┌─ Text

Re: [Scikit-learn-general] Scikit-learn-general Digest, Vol 45, Issue 23

Carlos Aspillaga Fri, 18 Oct 2013 08:32:11 -0700

Hi, guys,

Thanks for your response.
To start I will implement an algorithm for feature selection called LSE
(Least Squares Estimation) which is really useful for speeding-up the
process when you are using near real time applications.
The main idea behind this algorithm is to find a subset of features based
on their capacities to reproduce projections on other feature spaces (like
PCA, or PLS-R).
It is useful because experimentally you get almost the same feature-space
as PCA or PLS-R (and the same performance, as consequence) but using
feature selection (which is much faster if the feature extraction process
is slow)

└─
┌─ Entries shown

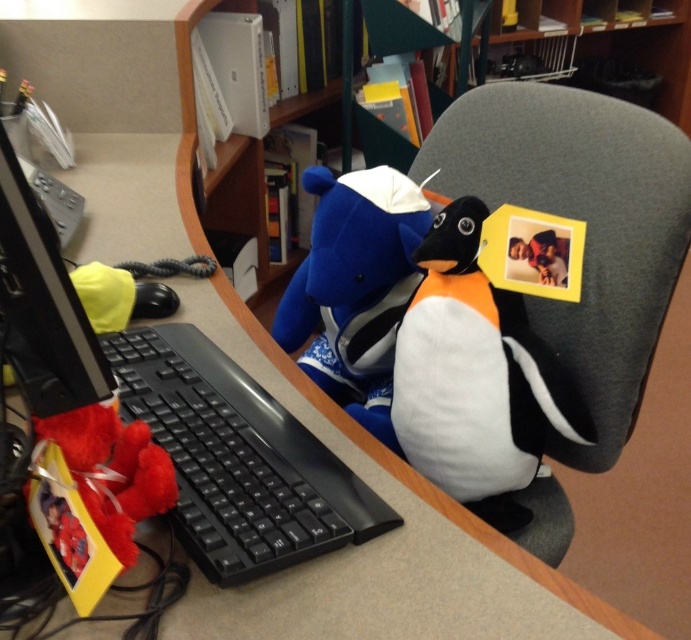
Question: Among these objects, which one is nearest to the camera?

Choices:
 (A) blue plush bear at center
 (B) matte black monitor at left
 (C) wooden bookshelf at center

Answer: (B)

Question: Is wooden bookshelf at center smaller than matte black monitor at left?

Choices:
 (A) yes
 (B) no

Answer: (B)

Question: Which object appears closest to the camera in this image?

Choices:
 (A) blue plush bear at center
 (B) white plush penguin at right
 (C) wooden bookshelf at center
 (D) black plastic keyboard at lower left

Answer: (D)

Question: From the image, what is the correct spatial relationship of wooden bookshelf at center in relation to matte black monitor at left?

Choices:
 (A) below
 (B) above

Answer: (B)

Question: Which of the following is the closest to the observer?

Choices:
 (A) blue plush bear at center
 (B) black plastic keyboard at lower left
 (C) white plush penguin at right
 (D) wooden bookshelf at center

Answer: (B)

Question: Can you confirm if black plastic keyboard at lower left is positioned to the left of matte black monitor at left?

Choices:
 (A) yes
 (B) no

Answer: (B)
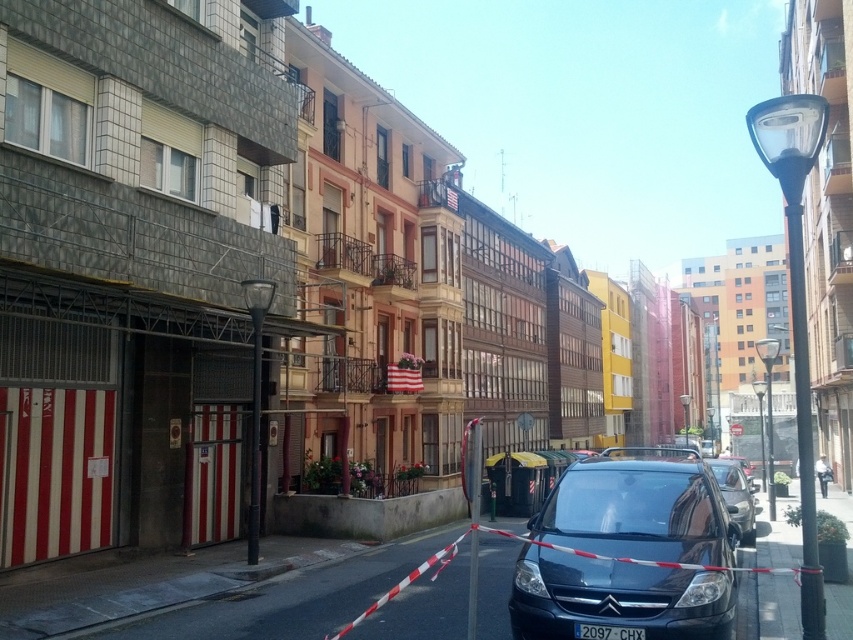
You are a delivery driver who needs to park your truck next to the shiny black car at center and the black plastic license plate at center. Since your truck is 6 meters long, can you fit it between them?

The shiny black car at center is bigger than the black plastic license plate at center, but the distance between them isn t specified. Without knowing the exact spacing, it s impossible to determine if the truck will fit.

You are a pedestrian standing on the sidewalk and see the shiny blue car at center and the shiny black car at center. Which one is closer to the Citroen van parked in the foreground?

The shiny blue car at center is closer to the Citroen van parked in the foreground because it is positioned on the left side of the shiny black car at center, which is further away.

You are a delivery driver who needs to park your vehicle in a spot that is exactly the size of the black plastic license plate at center. Can the shiny blue car at center fit into this parking space?

The shiny blue car at center is wider than the black plastic license plate at center, so it cannot fit into a parking space sized exactly for the license plate.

└─

Assigned task A
Duplicate the part of the message on feature selection that begins at the words "Carlos Aspillaga Fri, 18" and stops after the words "real time applications.".
Assigned task B
Set down the lines of the records from their start through the line that contains "You are a delivery driver who needs to park your truck", both ends included. Leave the pictures out of your answer.

Task answer A
Carlos Aspillaga Fri, 18 Oct 2013 08:32:11 -0700

Hi, guys,

Thanks for your response.
To start I will implement an algorithm for feature selection called LSE
(Least Squares Estimation) which is really useful for speeding-up the
process when you are using near real time applications.

Task answer B
Question: Among these objects, which one is nearest to the camera?

Choices:
 (A) blue plush bear at center
 (B) matte black monitor at left
 (C) wooden bookshelf at center

Answer: (B)

Question: Is wooden bookshelf at center smaller than matte black monitor at left?

Choices:
 (A) yes
 (B) no

Answer: (B)

Question: Which object appears closest to the camera in this image?

Choices:
 (A) blue plush bear at center
 (B) white plush penguin at right
 (C) wooden bookshelf at center
 (D) black plastic keyboard at lower left

Answer: (D)

Question: From the image, what is the correct spatial relationship of wooden bookshelf at center in relation to matte black monitor at left?

Choices:
 (A) below
 (B) above

Answer: (B)

Question: Which of the following is the closest to the observer?

Choices:
 (A) blue plush bear at center
 (B) black plastic keyboard at lower left
 (C) white plush penguin at right
 (D) wooden bookshelf at center

Answer: (B)

Question: Can you confirm if black plastic keyboard at lower left is positioned to the left of matte black monitor at left?

Choices:
 (A) yes
 (B) no

Answer: (B)
You are a delivery driver who needs to park your truck next to the shiny black car at center and the black plastic license plate at center. Since your truck is 6 meters long, can you fit it between them?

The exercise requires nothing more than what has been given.